WHAT TO DO:
Count every line below that holds "position". Number only.

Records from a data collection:
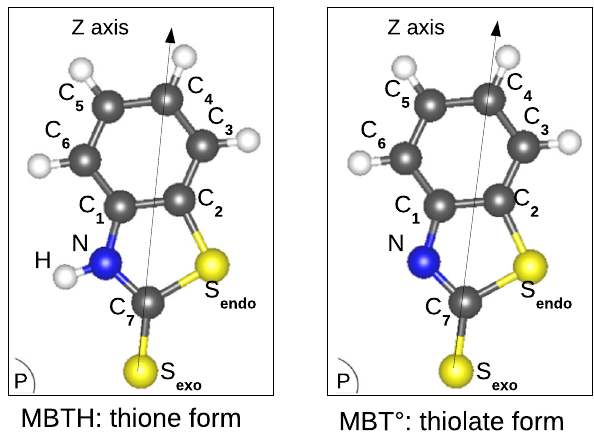
Fig. 3 MBT molecule under the thione (MBTH) and thiolate (MBT°) forms at isolated state. The Z axis passes through the S exo and C 7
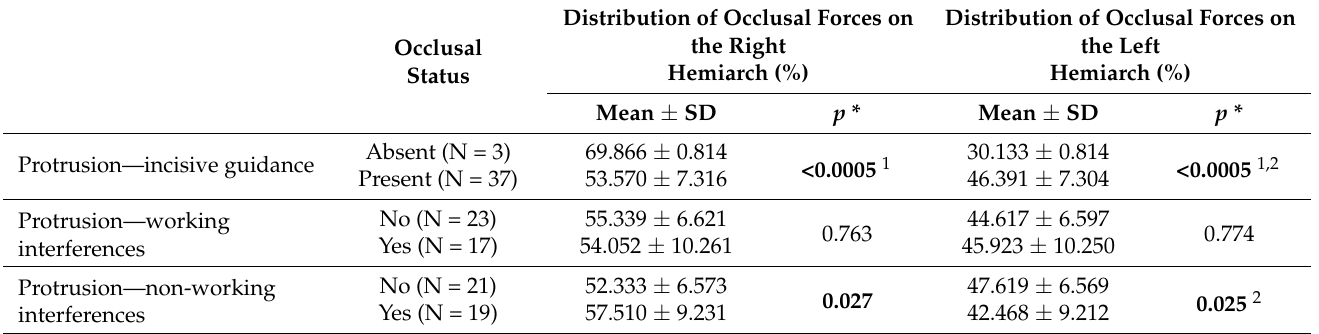
Table 7. Distribution of occlusal forces at the level of the two hemiarches in the MI position, ac- cording to the presence of the incisal guidance, the presence of working and non-working occlusal interferences in the protrusion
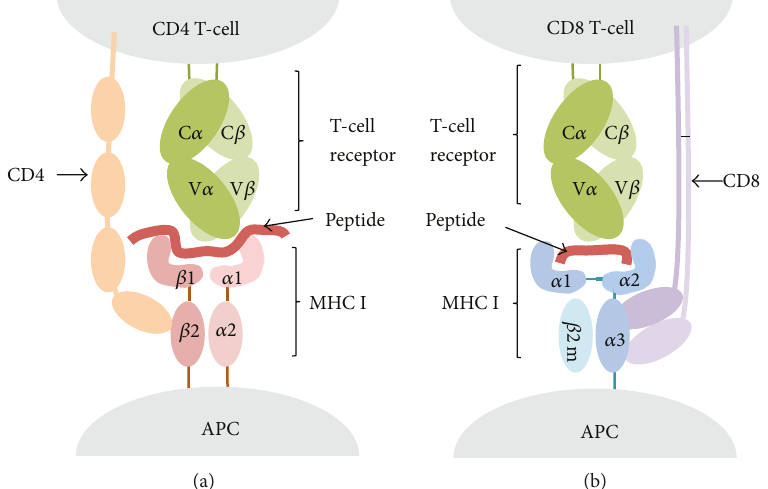
Figure 2: T-cell epitope recognition. T-cell epitopes are peptides derived from antigens and recognized by the T-cell receptor (TCR) when bound to MHC molecules displayed on the cell surface of APCs. (a) CD4 T-cells express the CD4 coreceptor, which binds to MHC II, and recognize peptides presented by MHC II molecules. (b) CD8 T-cells express the CD8 coreceptor, which binds to MHC I, and recognize peptides presented by MHC I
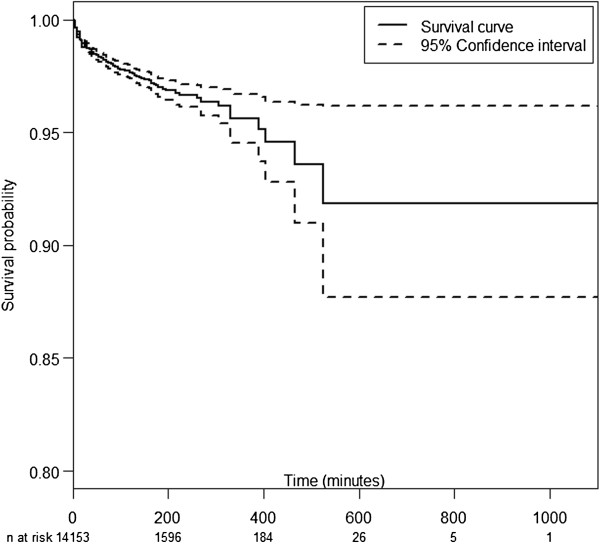
Kaplan Meier survival curve of the first intraoperative respiratory event.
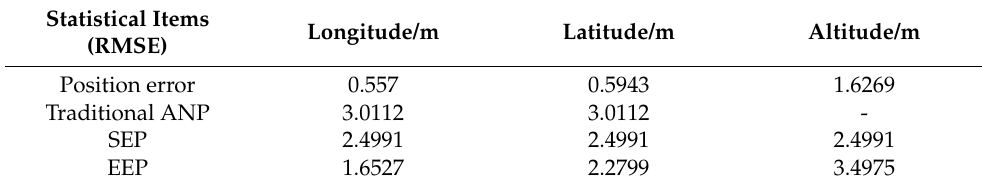
Figure 15. Comparison between altitude position error and ANP. shown in Table 3. Table 3. Comparison of actual navigation performance evaluation algorithm results.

TASK RESPONSE:
2